Les commentaires de Sisulu ont été dénoncés comme une nouvelle attaque  contre les institutions démocratiques sud-africaines. Mais il est vrai que les libertés politiques contenues dans la constitution étaient censées être accompagnées de mesures visant à réduire les inégalités économiques, qui sont les plus marquées au monde. Vingt-huit ans de régime démocratique ont apporté des progrès négligeables sur ce front.

La constitution représente un contrat social entre tous les Sud-Africains. La démocratie qu'elle envisage exige le soutien des citoyens ordinaires et des dirigeants politiques. Mais les droits qu'elle garantit dépendent en grande partie de l'État.

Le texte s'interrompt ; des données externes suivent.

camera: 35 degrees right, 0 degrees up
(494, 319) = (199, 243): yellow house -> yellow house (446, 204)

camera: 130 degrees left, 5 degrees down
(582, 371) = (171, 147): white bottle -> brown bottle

En février, l'Afrique du Sud a été confrontée à une deuxième évaluation  du Mécanisme africain d'évaluation par les pairs (MAEP), une entente volontaire mise en place par les membres de l'Union africaine, sur l'état de sa gouvernance. Cette évaluation a suggéré des réformes crédibles, en proposant une autre occasion de réfléchir aux graves problèmes qui ont été mis en lumière.

L'Afrique du Sud a besoin d'une action audacieuse et décisive pour rétablir la confiance dans des institutions comme la National Prosecuting Authority (l'Autorité chargée des poursuites), afin de professionnaliser la fonction publique et de renforcer les normes de transparence. Les idéaux de la constitution doivent être mis en pratique. Une bonne manière d'entamer ce processus serait d'agir consciencieusement selon les recommandations de la Commission d'enquête judiciaire sur les allégations de captation de l'État.
Cayley Clifford, chercheur au Programme de gouvernance et de diplomatie africaines de l'Institut sud-africain des affaires internationales (SAIIA).